Das soziokulturelle Existenzminimum wird durch den Barbetrag nach § 3 Abs. 1 S. 4 AsylbLG sichergestellt. Nach Auffassung einiger Gerichte darf dieses Existenzminimum auch nicht durch eine Leistungseinschränkung nach § 1a AsylbLG unterschritten werden. Dabei handelt es sich um eine offene Rechtsfrage, die im einstweiligen Rechtsschutzverfahren nicht abschließend geklärt werden kann, weshalb eine Anordnung zugunsten der Antragstellerin zu erlassen ist.

Schlagwörter: Asylbewerberleistungsgesetz, Leistungen nach dem Asylbewerberleistungsgesetz, Barleistungen, physisches Existenzminimum, Existenzminimum, soziokulturelles Existenzminimum, Bundesverfassungsgericht, evident unzureichend, Menschenwürde, verfassungskonform, Verfassungsmäßigkeit,
Normen: AsylbLG § 3, AsylbLG § 1a Nr. 2, GG Art. 1 Abs. 1, GG Art. 20 Abs. 1,
Auszüge:

[...]

b) Die Antragstellerin hat daher grundsätzlich einen Anspruch auf die begehrten Leistungen (§ 3 AsylbLG); die sachliche Zuständigkeit der Antragsgegnerin ergibt sich dabei aus § 13 DVAsyl.

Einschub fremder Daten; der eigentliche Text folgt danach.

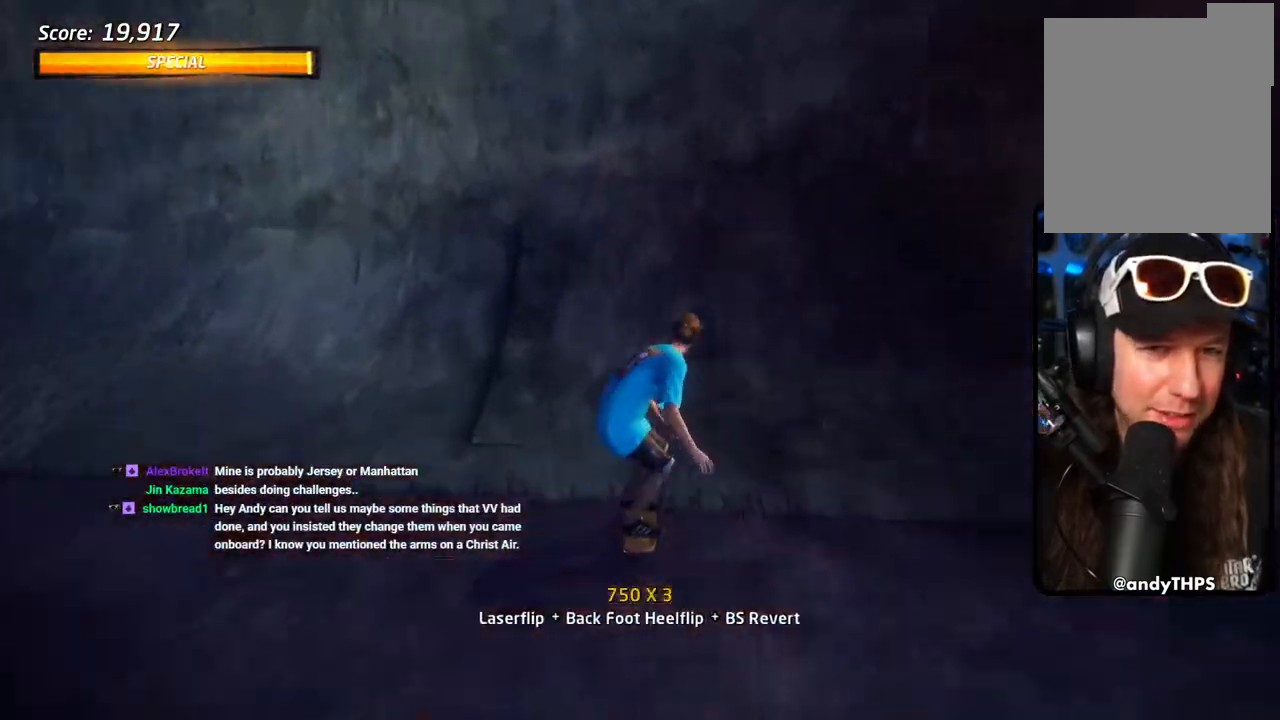
{"buttons": ["SQUARE", "R1"], "left_stick": "center", "right_stick": "center", "events": [[33, "DPAD_LEFT", "down"], [117, "DPAD_LEFT", "up"], [233, "CROSS", "up"], [267, "SQUARE", "down"], [300, "DPAD_LEFT", "down"], [300, "R1", "down"], [383, "SQUARE", "up"], [433, "SQUARE", "down"], [483, "DPAD_LEFT", "up"]]}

c) Ob die Antragsgegnerin dagegen zur Recht die Zahlung eines Geldbetrages zur Deckung persönlicher Bedürfnisse des täglichen Lebens verweigert hat, kann für das vorliegende Verfahren des einstweiligen Rechtsschutzes nicht abschließend geklärt werden.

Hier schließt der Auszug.